◆ **Work instructions**
Set down every entry once more, character for character.

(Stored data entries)
____

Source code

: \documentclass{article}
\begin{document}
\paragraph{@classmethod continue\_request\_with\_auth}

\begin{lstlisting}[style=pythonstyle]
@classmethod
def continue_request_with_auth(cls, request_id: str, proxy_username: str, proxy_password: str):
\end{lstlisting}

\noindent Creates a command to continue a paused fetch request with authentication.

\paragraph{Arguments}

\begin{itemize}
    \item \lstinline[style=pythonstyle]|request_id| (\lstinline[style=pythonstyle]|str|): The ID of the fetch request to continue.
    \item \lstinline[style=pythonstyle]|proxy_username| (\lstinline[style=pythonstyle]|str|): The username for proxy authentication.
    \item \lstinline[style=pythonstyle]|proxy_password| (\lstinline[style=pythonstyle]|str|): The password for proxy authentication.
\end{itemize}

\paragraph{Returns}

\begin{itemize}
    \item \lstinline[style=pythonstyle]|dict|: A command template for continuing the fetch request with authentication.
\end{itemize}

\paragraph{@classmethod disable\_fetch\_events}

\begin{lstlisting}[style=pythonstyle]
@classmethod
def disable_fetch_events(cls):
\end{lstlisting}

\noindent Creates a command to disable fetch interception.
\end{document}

____

◆ **Problem solution**
Source code

: \documentclass{article}
\begin{document}
\paragraph{@classmethod continue\_request\_with\_auth}

\begin{lstlisting}[style=pythonstyle]
@classmethod
def continue_request_with_auth(cls, request_id: str, proxy_username: str, proxy_password: str):
\end{lstlisting}

\noindent Creates a command to continue a paused fetch request with authentication.

\paragraph{Arguments}

\begin{itemize}
    \item \lstinline[style=pythonstyle]|request_id| (\lstinline[style=pythonstyle]|str|): The ID of the fetch request to continue.
    \item \lstinline[style=pythonstyle]|proxy_username| (\lstinline[style=pythonstyle]|str|): The username for proxy authentication.
    \item \lstinline[style=pythonstyle]|proxy_password| (\lstinline[style=pythonstyle]|str|): The password for proxy authentication.
\end{itemize}

\paragraph{Returns}

\begin{itemize}
    \item \lstinline[style=pythonstyle]|dict|: A command template for continuing the fetch request with authentication.
\end{itemize}

\paragraph{@classmethod disable\_fetch\_events}

\begin{lstlisting}[style=pythonstyle]
@classmethod
def disable_fetch_events(cls):
\end{lstlisting}

\noindent Creates a command to disable fetch interception.
\end{document}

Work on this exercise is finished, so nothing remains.